Roberto Bautista Agut, the No. 13-ranked men's tennis player, criticized the Victorian government's handling of the Australian Open quarantine protocol in an interview Monday, comparing the experience to prison.
"It's the same, it's the same, but with Wi-Fi," he said to Israeli television channel Sport 5 when told his Melbourne hotel quarantine looked like he was in prison. "These people have no idea about tennis, about practice courts, no idea about anything. It's a complete disaster because of that, because of the control of everything."
Bautista Agut, of Spain, is currently one of 72 players in a 14-day quarantine following positive tests on three of the chartered flights to Melbourne. They are unable to leave their hotel rooms for any reason, including to train for the upcoming major.
Their peers who were on unaffected flights are allowed to leave their rooms for five hours a day to practice on the tournament grounds.
Bautista Agut insisted his anger was geared at the government and not Tennis Australia, and admitted he was concerned about his ability to remain in his room for the full lockdown period.
"You can work [out] in the room, but it's not the same," he said. "I feel very, very tight, and I cannot imagine staying two weeks like this."

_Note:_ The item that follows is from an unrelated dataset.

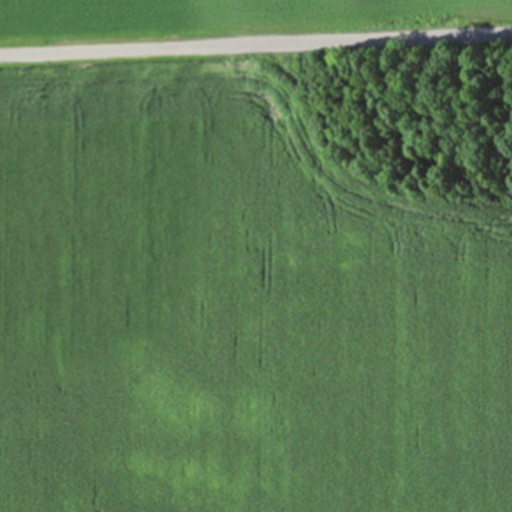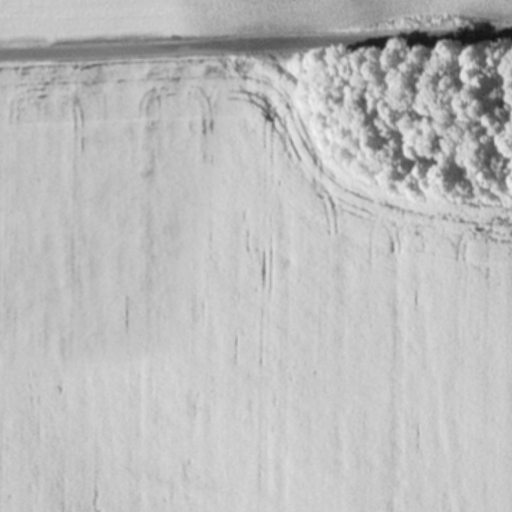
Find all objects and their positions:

His comments come on the heels of those from Alize Cornet, who called the situation "insane" on social media. She was quickly met with criticism from many in Australia and has since deleted her tweet and issued an apology.

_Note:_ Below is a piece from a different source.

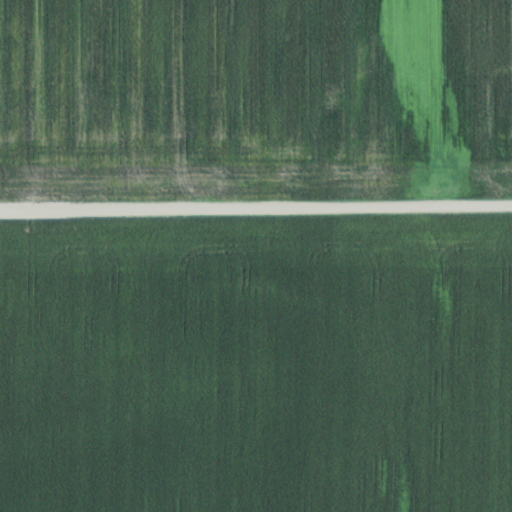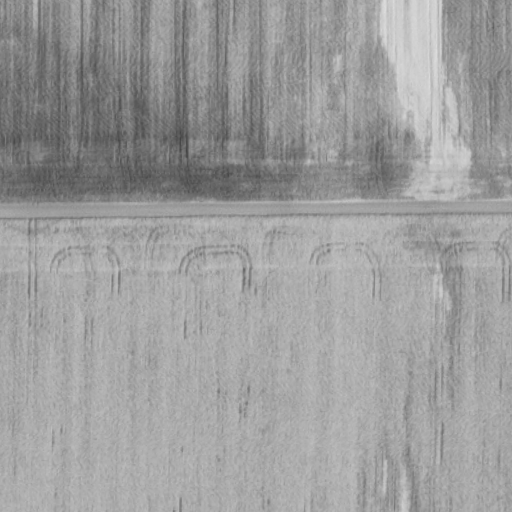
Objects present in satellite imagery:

"After my last (deleted) tweet I feel like I need to apologize to you Australian people," she wrote. "Your reaction to this tactless comment made me realize what you've been through last year and how much you suffered. I guess I feel a bit anxious about all this and I better have shut my mouth."
The Australian Open is scheduled to begin on Feb. 8, three weeks delayed from its normal start date, to give players the proper time to prepare. Tournament director Craig Tiley has stated the event will go on as planned despite calls from several players to push it back again to accommodate those currently quarantined.
"These are high-performing athletes, and it is hard to keep a high-performing athlete in a room," Tiley said during an interview with Nine Network on Tuesday, local time. "This is the contribution that they have to make in order to get the privilege of when they do come out to compete for $80 million ($62 million U.S.) in prize money."